May 4 marks the day of remembrance for the four students who lost their lives in the Kent State Massacre at the Kent State University in 1970. The four unarmed students were shot and killed by the Ohio National Guard while protesting against military strikes in Cambodia. To honor their lives, students and activists gather at the site of the shootings every year on the anniversary of their deaths.
This is a day of remembrance, but it is not a public holiday, and as such businesses and schools are open during regular hours.
During the 1960s a large part of the American population was against the United States' military intervention in the conflicts that were happening in Vietnam. People took to the streets to demonstrate their discontentment and protest against the military action and the military draft that was put in place.
On April 30, 1970, then President Richard Nixon gave American troops the authorization to launch attacks on Cambodia, which was neutral territory in the Vietnam conflict. It was only two days after President Nixon gave the invasion of Cambodia the green light that he went on television to talk about it, that not only the American public but also the American Congress found out about the unauthorized attacks, as Nixon had not informed other members of the government of his actions, nor did he take it to a vote in the U.S. Congress, which was illegal.
Protests at Kent State University
Students began their protests against the invasion of Cambodia on May 1. Large crowds gathered in the Commons, and students gave speeches against the war and President Nixon. At this time, Police alleged that students had been violent towards them and called for reinforcements from other police forces, declaring a state of emergency.
On May 2, the Ohio National Guard was mobilized and 10000 National Guards arrived at the University to help control the crowds, who by this point had set one of the university's buildings on fire. On that night, there were violent clashes between the guards and protesters, and many of them were arrested.
Even though the university prohibited the protests, on May 4, at 12 p.m. around 3000 protesters had gathered on the Commons. To control the crowds, the Ohio National Guard had set 100 guards on the scene, who were carrying military rifles.
The protest against the Vietnam War and the presence of the National Guard was peaceful to begin with, however, when ordered to disperse, the crowd of protesters began throwing rocks at the guards.
The guards received orders to load their guns and throw tear gas at the crowd and started dispersing the students from the Commons into an enclosed football field. Due to the fence surrounding the field, the guards found themselves in the middle of the angry protesters who started throwing rocks again. The guards retreated to the top of a hill and from there fired their weapons into the crowd.
The twenty-eight guards fired 70 rounds over a period of just 13 seconds, killing four students and injuring nine others.

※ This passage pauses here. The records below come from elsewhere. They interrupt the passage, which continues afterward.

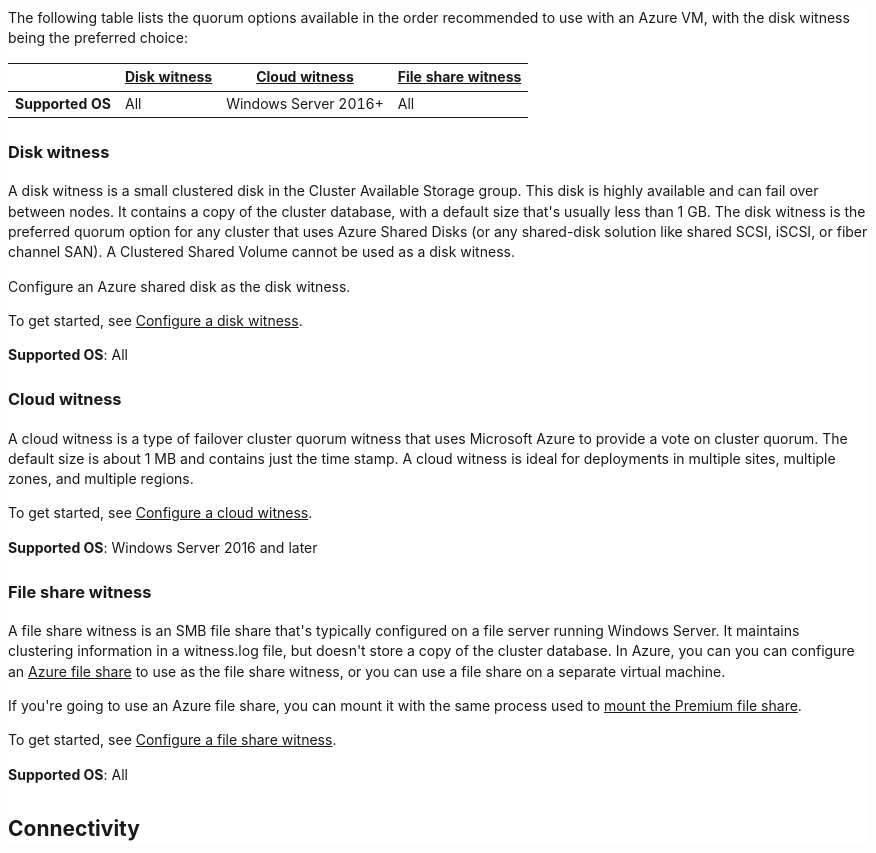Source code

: The following table lists the quorum options available in the order recommended to use with an Azure VM, with the disk witness being the preferred choice: 


||[Disk witness](/windows-server/failover-clustering/manage-cluster-quorum#configure-the-cluster-quorum)  |[Cloud witness](/windows-server/failover-clustering/deploy-cloud-witness)  |[File share witness](/windows-server/failover-clustering/manage-cluster-quorum#configure-the-cluster-quorum)  |
|---------|---------|---------|---------|
|**Supported OS**| All |Windows Server 2016+| All |




### Disk witness

A disk witness is a small clustered disk in the Cluster Available Storage group. This disk is highly available and can fail over between nodes. It contains a copy of the cluster database, with a default size that's usually less than 1 GB. The disk witness is the preferred quorum option for any cluster that uses Azure Shared Disks (or any shared-disk solution like shared SCSI, iSCSI, or fiber channel SAN).  A Clustered Shared Volume cannot be used as a disk witness.

Configure an Azure shared disk as the disk witness. 

To get started, see [Configure a disk witness](/windows-server/failover-clustering/manage-cluster-quorum#configure-the-cluster-quorum).


**Supported OS**: All   


### Cloud witness

A cloud witness is a type of failover cluster quorum witness that uses Microsoft Azure to provide a vote on cluster quorum. The default size is about 1 MB and contains just the time stamp. A cloud witness is ideal for deployments in multiple sites, multiple zones, and multiple regions.

To get started, see [Configure a cloud witness](/windows-server/failover-clustering/deploy-cloud-witness#CloudWitnessSetUp).


**Supported OS**: Windows Server 2016 and later   


### File share witness

A file share witness is an SMB file share that's typically configured on a file server running Windows Server. It maintains clustering information in a witness.log file, but doesn't store a copy of the cluster database. In Azure, you can you can configure an [Azure file share](../../../storage/files/storage-how-to-create-file-share.md) to use as the file share witness, or you can use a file share on a separate virtual machine.

If you're going to use an Azure file share, you can mount it with the same process used to [mount the Premium file share](failover-cluster-instance-premium-file-share-manually-configure.md#mount-premium-file-share). 

To get started, see [Configure a file share witness](/windows-server/failover-clustering/manage-cluster-quorum#configure-the-cluster-quorum).


**Supported OS**: All   

## Connectivity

Kent State Shootings Remembrance
For 5 years after the tragedy, the Kent State University hosted a commemoration to honor the lives of the victims. When it was announced in 1976 that they would no longer hold remembrance events, students at the university founded the May 4 Task Force, who has been in charge of the organization of commemorations every year since. The activities include a silent, candlelit march on campus, speeches, concerts, and the Victory Bell is rung in memory of those who lost their lives.
It wasn't until 1999, after several attempts and requests by the victims' families, that Kent State University built four individual memorials for each student who lost their life. The memorials are placed on the spots where the students were shot and killed.
In 2016, the place where the shootings happened was named a National Historic Landmark.